Bank of Japan stelt volgende week nieuw beleidskader voor
Wat mogen we verwachten?
Behalve de ECB, houdt ook de Bank of Japan het huidige monetaire beleidskader al even onder de loep. De Fed rondde die oefening vorig jaar al af. De algemene doelstelling van de Bank of Japan is tot een meer duurzaam beleid te komen. De centrale bank duikt almaar dieper in de wereld van onconventioneel beleid dat naast negatieve rentes en het controleren van de rentecurve ook het opkopen van aandelenfondsen (EFT) omvat. Dat alles om de inflatie, voorlopig zonder succes, richting de 2%-doelstelling te brengen. De BoJ zal haar eindconclusies op 19 maart voorstellen. Ze houdt dan tegelijk een beleidsvergadering. De afgelopen dagen/weken raakten hier en daar wel al details en mogelijke aanpassingen bekend, ook vanmorgen. Wat weten we al?

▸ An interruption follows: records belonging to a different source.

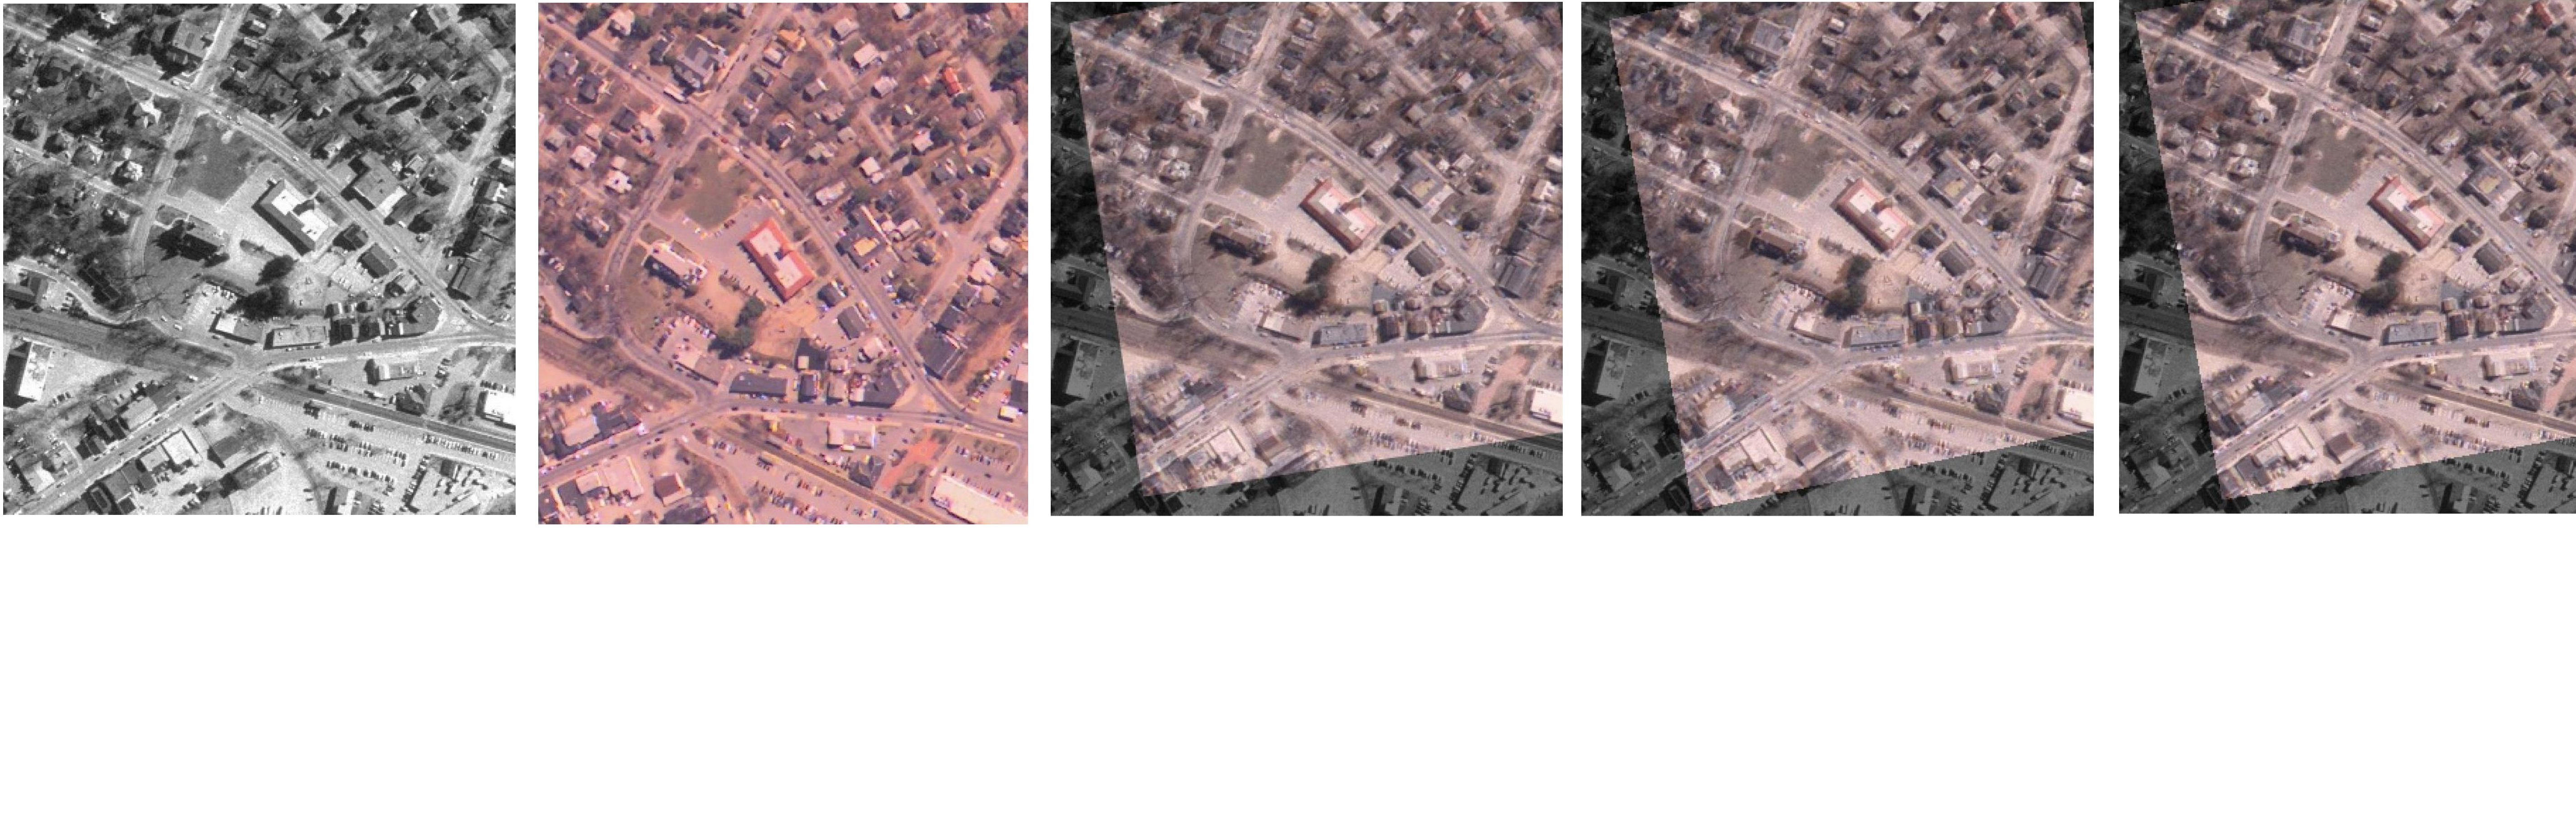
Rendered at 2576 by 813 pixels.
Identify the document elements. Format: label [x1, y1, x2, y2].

picture [2119, 0, 2576, 514]
picture [538, 3, 1028, 524]
picture [1051, 2, 1563, 517]
picture [1581, 2, 2094, 517]
picture [3, 4, 516, 515]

De centrale bank houdt al sinds 2016 vast aan een negatieve beleidsrente van -0,10%. In de markt heerst zowat het idee dat die niet veel dieper kan omwille van de negatieve effecten die dat zou hebben op de kredietverlening. Voor Europa/de ECB geldt dat eigenlijk ook. En net zoals dat bij Lagarde en co voor wat wrevel zorgt – zij lanceerden enkele weken geleden een verbaal offensief om het idee van een mogelijke renteverlaging kracht bij te zetten – wil ook de BoJ komaf maken met die gedachte. Volgens ingewijden zal ze volgende week daarom een kosten-batenanalyse van een negatievere rente vrijgeven. De BoJ zou daarin onder meer mogelijke compenserende maatregelen voor de financiële sector voorstellen. Niet dat ze van plan is om de rente binnenkort te verlagen, maar wel om de speculatie daartoe levend te houden.
Behalve de kortetermijnrente, controleert de BoJ ook de lange rente. Dat doet ze door een bepaalde doelstelling voor de tienjaarsrente (0%) voorop te stellen. In functie van de afwijking daarvan, koopt of verkoopt ze Japanse overheidsobligaties. De idee is destijds ontstaan om lange rentes op te krikken vanuit de historische dieptepunten. Daarmee hoopte ze de kredietverlening aantrekkelijker te maken (ontlenen aan de lage kortetermijnrentes, uitlenen aan hogere langetermijnrentes) in de hoop dat het de economie een duwtje in de rug geeft. Probleem is dat de markt het engagement van de centrale bank een beetje té ernstig neemt. De BoJ laat een speelruimte van 20 basispunten langs beide zijden toe. Maar in 2017 en 2018 bewoog de tienjaarsrente ruwweg tussen 0% en 0,1%. Vorig jaar lag die bovenzijde nóg lager. De bank ziet dat graag anders. De band van 40 basispunten zou volgens berichten eerder deze week ongewijzigd blijven. Om wat meer variantie toe te laten, overweegt de BoJ om de richtlijnen rond het obligatieaankoopbeleid achterwege te laten. De markt iets meer in het ongewisse laten, zeg maar.
Tot slot denkt de Bank of Japan ook aan een flexibelere toepassing van haar ETF-aankopen. Ze wil de jaarlijkse doelstelling van 6000 miljard yen overboord gooien. Het jaarlijks maximum van 12000 miljard yen zou wel in voege blijven. Die actie geeft de BoJ de mogelijkheid om een wat meer afzijdige houding aan te nemen als de aandelenmarkten hoge toppen scheren (zoals nu). In de mate dat er binnen de markt (aandelen)hoogtevrees ontstaat en er risico’s voor financiële stabiliteit gepercipieerd worden, kan het huidige beleid namelijk contraproductief werken.